Membrane-based CO2 capture methods consist of permeable or semi-permeable membranes that allow for selective separation of CO2 from the flue gas stream. Although these systems are ideal in pre-combustion high-pressure systems, advancements are being made for selective membranes compatible with low-partial-pressure CO2 environments (typical of a flue gas stream). Membrane systems offer a potential operating cost savings because there is no need for regeneration, as is typical with solvent and sorbent capture systems.

CO2 Capture Is Only Half the Battle

Capturing CO2 emissions from a flue gas stream constitutes half of the CCS process; the other half involves sequestering all the captured gas. Long-term storage presents significant challenges to existing coal-fired power plants, as their geographical location may not be suitable for long-term storage of CO2. FutureGen 2.0 and W.A. Parish are utilizing the two most common types of storage in geological formations. Typically, the captured gas is injected in a supercritical state into the desired geological formation and held underground by impermeable caprock or a geochemical trapping mechanism. Other forms of geological storage include mature gas fields and un-mineable coal seams.

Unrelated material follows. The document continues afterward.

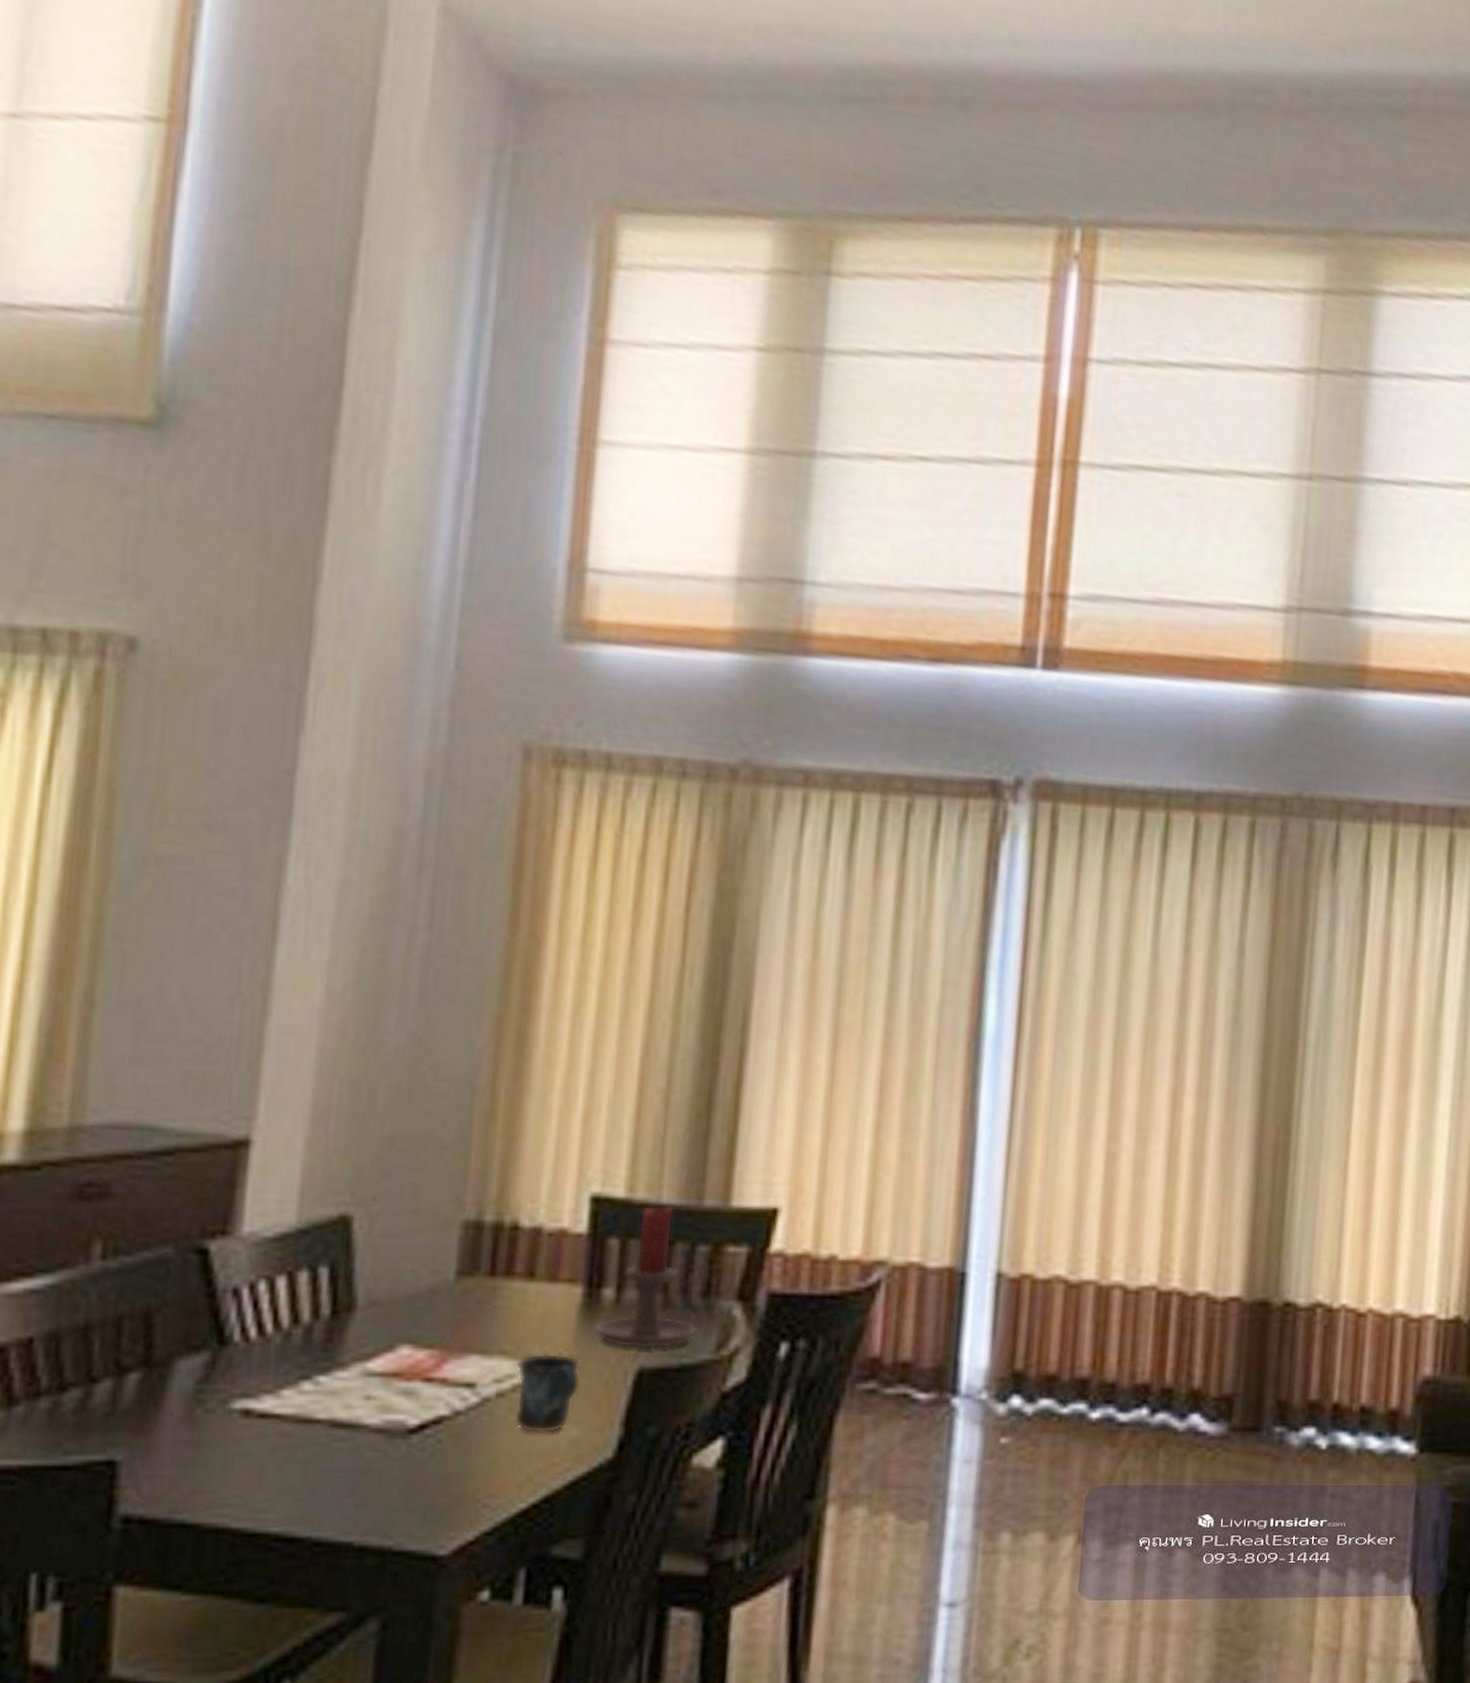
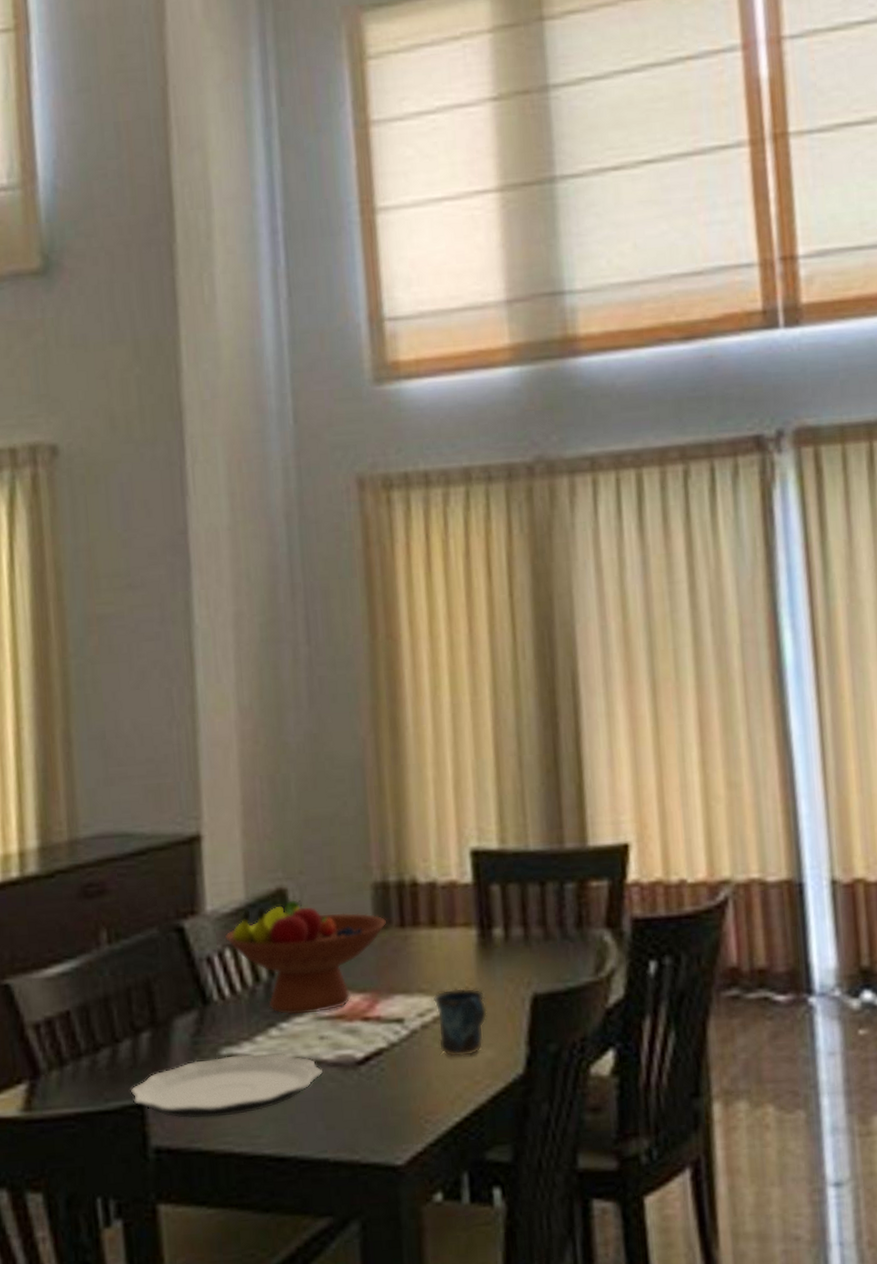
plate: none [100,1410,362,1483] -> present [130,1053,323,1119]
fruit bowl: none [262,1230,473,1368] -> present [225,899,386,1015]
candle holder: present [594,1205,697,1349] -> none [491,851,577,978]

Other storage mechanisms have been proposed, but they have not been tested for their long-term viability. Mineral storage is a concept that utilizes the process of carbonate formation (reaction of CO2 and metal oxides) as a mechanism for stable, long-term storage of CO2. In nature this process occurs over several years and results in a significant portion of surface limestone. A pilot plant based in Newcastle, Australia (expected to be operational this year) is currently studying the economics of this mineral storage–based mechanism.

There are also several pilot plants worldwide that have studied the potential of using sequestered CO2 for biomass generation. Sequestered CO2 is utilized in bioreactors that provide ideal growing environments for algae. The algae produced is harvested and used to either produce fuels such as biodiesel or to generate animal feed.

Limited Flexibility

It is unclear at this time what the regulation for CO2 emissions will look like for new and existing power plants, but it is certain that increased regulations will be proposed. Although the EPA will have flexibility with implementing carbon regulations, the fact of the matter remains that CO2 is becoming increasingly regulated. With an already volatile regulatory environment consisting of promulgated regulations (Mercury and Air Toxics Standards), regulations expected to be released shortly (316(b) Cooling Water Intake Structures and Coal Combustion Residuals), and the potential reinstatement of overturned regulations (Cross-State Air Pollution Rule), the potential of new regulations further complicates the future of coal-fired power generation.

Technologies to address the capture and storage of CO2 are available but have yet to been proven on a large-scale basis. In addition to being unproven, CCS projects are capital- and energy-intensive. Natural gas remains at a low price point and, from a regulatory standpoint, retains a favorable position as the “fossil fuel of choice” for future power generation. However, over 40% of current U.S. power is still being produced by coal-fired power plants. It is uncertain what overall effect the expansion of CO2 regulations will have on fossil fuel power generation—and grid reliability—but the trend of retiring coal-fired power generation units due to existing or future regulations is likely to continue. ■

Brandon Bell, PE is a project manager at Valdes Engineering and a POWER contributing editor.